_Assigned task_
In the listing below, locate the line with "Figure 2. Mountain" and the line with "Figure 2. Multimodal", then output both and everything between them exactly, minus any pictures.

_Records for the task_
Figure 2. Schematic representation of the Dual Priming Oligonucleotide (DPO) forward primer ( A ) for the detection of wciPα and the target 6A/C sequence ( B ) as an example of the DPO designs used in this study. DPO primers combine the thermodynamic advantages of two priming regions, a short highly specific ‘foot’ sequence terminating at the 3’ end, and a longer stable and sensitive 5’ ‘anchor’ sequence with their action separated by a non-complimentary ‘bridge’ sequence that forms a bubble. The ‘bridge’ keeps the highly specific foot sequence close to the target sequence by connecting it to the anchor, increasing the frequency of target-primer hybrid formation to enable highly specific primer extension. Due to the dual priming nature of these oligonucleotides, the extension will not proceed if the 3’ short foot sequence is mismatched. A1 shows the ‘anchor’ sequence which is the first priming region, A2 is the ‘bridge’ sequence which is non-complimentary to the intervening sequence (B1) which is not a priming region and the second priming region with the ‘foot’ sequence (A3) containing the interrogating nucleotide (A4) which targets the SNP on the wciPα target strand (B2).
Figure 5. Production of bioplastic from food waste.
...
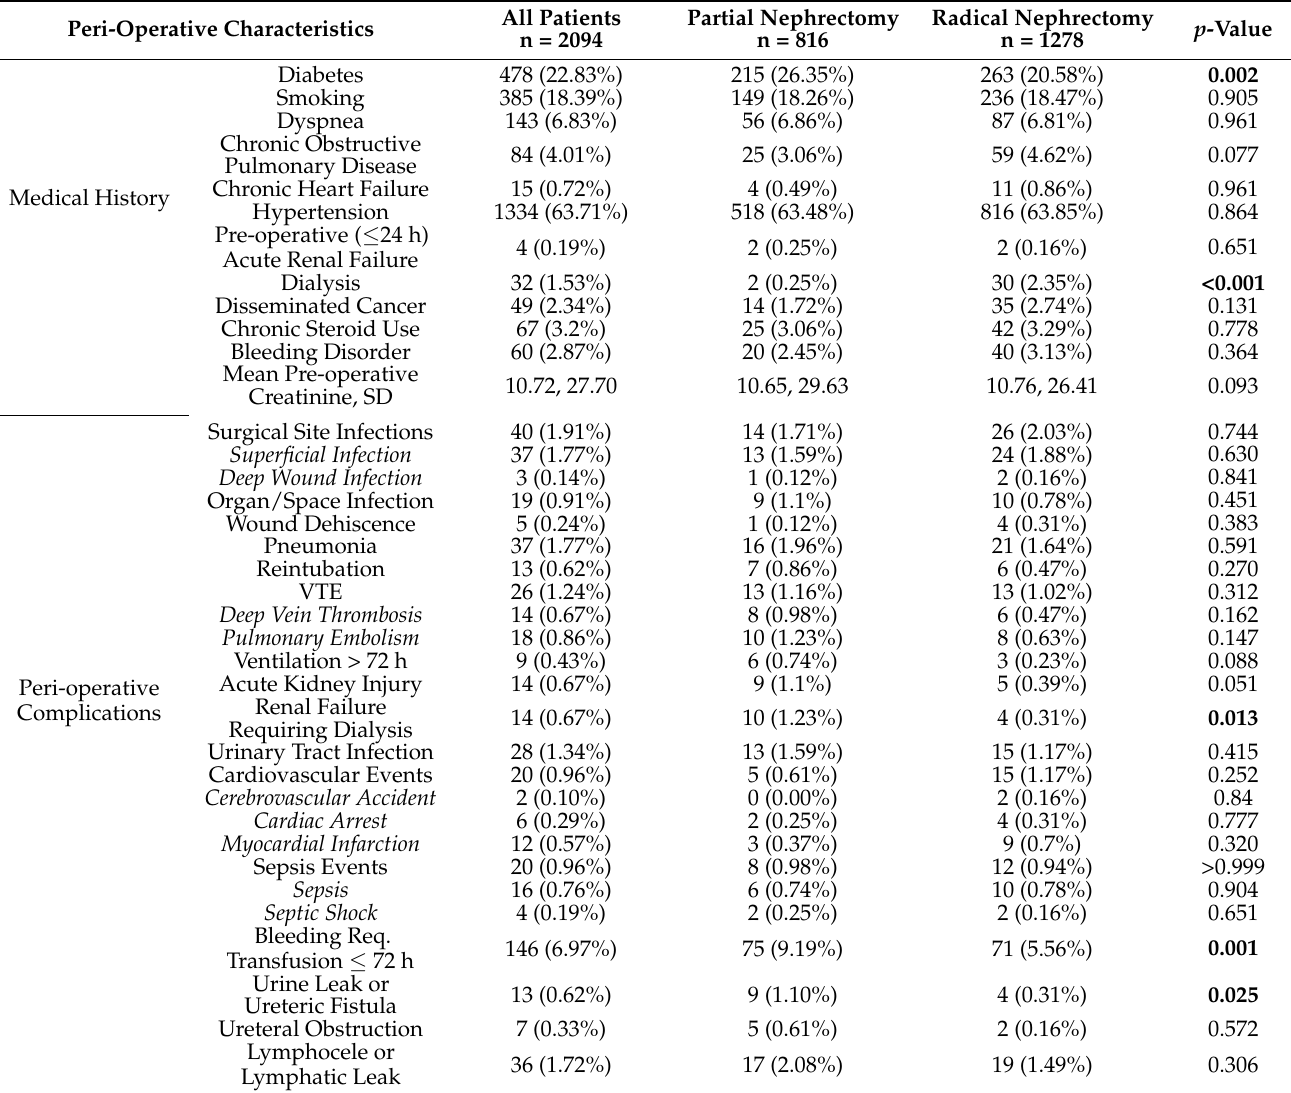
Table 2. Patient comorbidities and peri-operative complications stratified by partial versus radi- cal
...
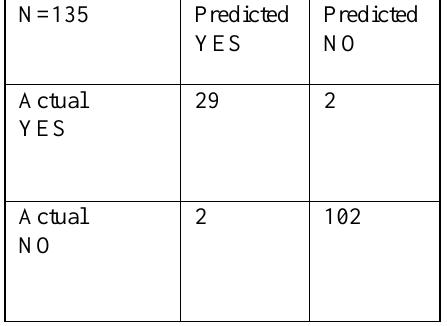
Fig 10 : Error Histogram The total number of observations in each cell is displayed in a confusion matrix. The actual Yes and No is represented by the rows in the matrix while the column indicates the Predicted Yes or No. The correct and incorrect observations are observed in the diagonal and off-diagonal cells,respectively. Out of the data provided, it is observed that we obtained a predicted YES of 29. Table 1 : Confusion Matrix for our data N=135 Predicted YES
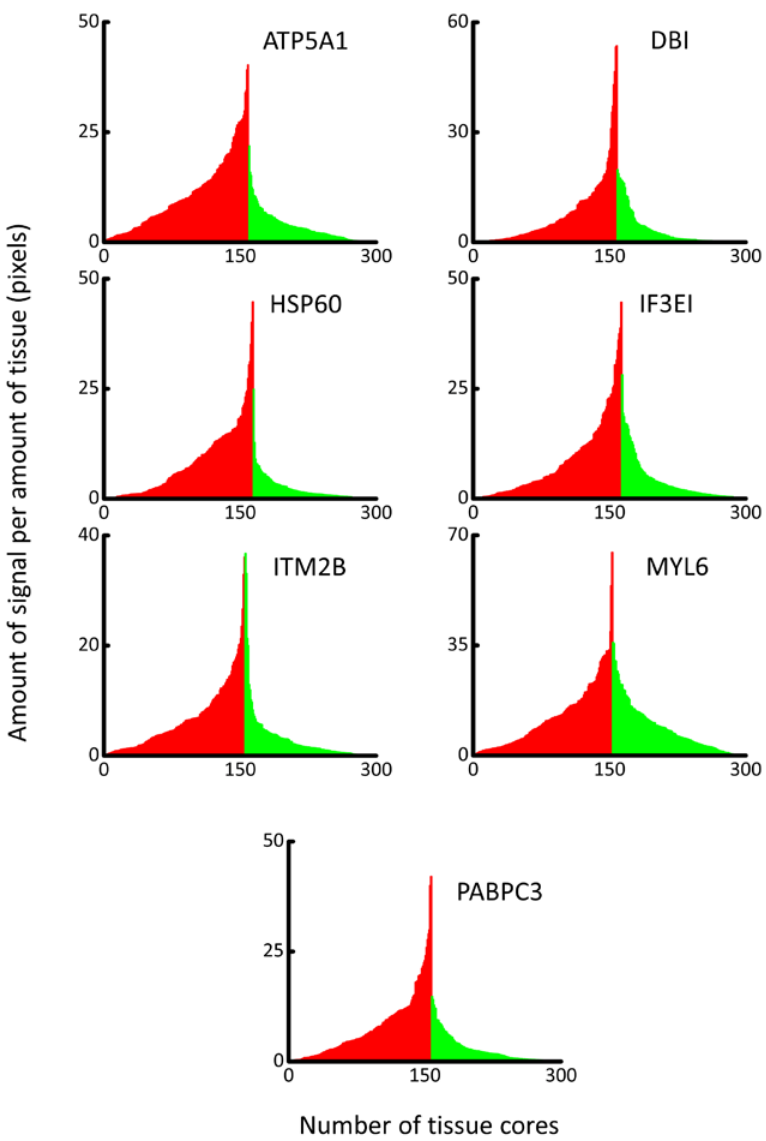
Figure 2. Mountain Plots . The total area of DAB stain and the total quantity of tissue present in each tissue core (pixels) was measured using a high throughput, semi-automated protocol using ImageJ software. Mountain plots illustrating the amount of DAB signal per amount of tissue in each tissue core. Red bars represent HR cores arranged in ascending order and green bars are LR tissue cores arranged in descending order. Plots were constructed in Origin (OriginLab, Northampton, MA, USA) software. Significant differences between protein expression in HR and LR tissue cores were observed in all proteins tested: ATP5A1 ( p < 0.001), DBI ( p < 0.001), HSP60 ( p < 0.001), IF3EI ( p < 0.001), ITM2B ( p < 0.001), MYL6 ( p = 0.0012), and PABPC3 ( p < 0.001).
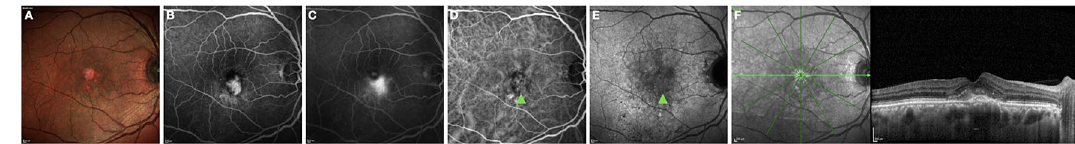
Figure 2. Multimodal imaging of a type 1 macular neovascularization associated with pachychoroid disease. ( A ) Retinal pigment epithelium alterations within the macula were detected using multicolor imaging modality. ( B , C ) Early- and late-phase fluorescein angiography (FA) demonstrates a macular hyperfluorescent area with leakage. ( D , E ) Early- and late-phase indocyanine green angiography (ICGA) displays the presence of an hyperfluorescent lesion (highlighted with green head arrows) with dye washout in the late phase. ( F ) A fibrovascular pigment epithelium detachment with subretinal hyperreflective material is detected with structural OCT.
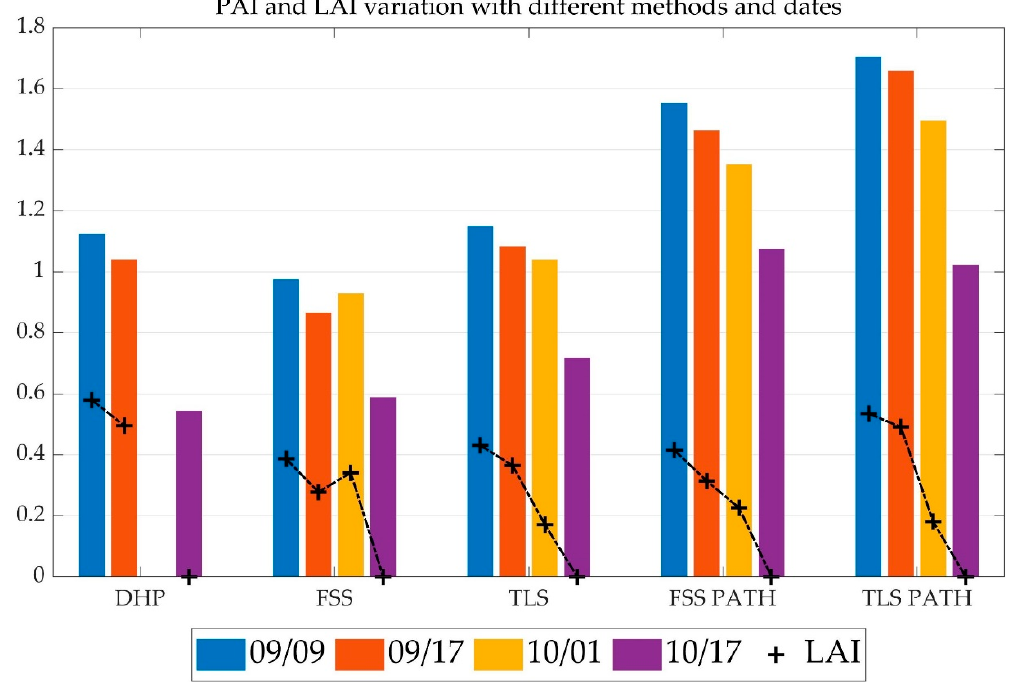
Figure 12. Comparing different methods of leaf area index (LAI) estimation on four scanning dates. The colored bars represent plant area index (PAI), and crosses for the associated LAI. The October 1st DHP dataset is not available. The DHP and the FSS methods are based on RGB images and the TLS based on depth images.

_Completed task_
Figure 2. Mountain Plots . The total area of DAB stain and the total quantity of tissue present in each tissue core (pixels) was measured using a high throughput, semi-automated protocol using ImageJ software. Mountain plots illustrating the amount of DAB signal per amount of tissue in each tissue core. Red bars represent HR cores arranged in ascending order and green bars are LR tissue cores arranged in descending order. Plots were constructed in Origin (OriginLab, Northampton, MA, USA) software. Significant differences between protein expression in HR and LR tissue cores were observed in all proteins tested: ATP5A1 ( p < 0.001), DBI ( p < 0.001), HSP60 ( p < 0.001), IF3EI ( p < 0.001), ITM2B ( p < 0.001), MYL6 ( p = 0.0012), and PABPC3 ( p < 0.001).
Figure 2. Multimodal imaging of a type 1 macular neovascularization associated with pachychoroid disease. ( A ) Retinal pigment epithelium alterations within the macula were detected using multicolor imaging modality. ( B , C ) Early- and late-phase fluorescein angiography (FA) demonstrates a macular hyperfluorescent area with leakage. ( D , E ) Early- and late-phase indocyanine green angiography (ICGA) displays the presence of an hyperfluorescent lesion (highlighted with green head arrows) with dye washout in the late phase. ( F ) A fibrovascular pigment epithelium detachment with subretinal hyperreflective material is detected with structural OCT.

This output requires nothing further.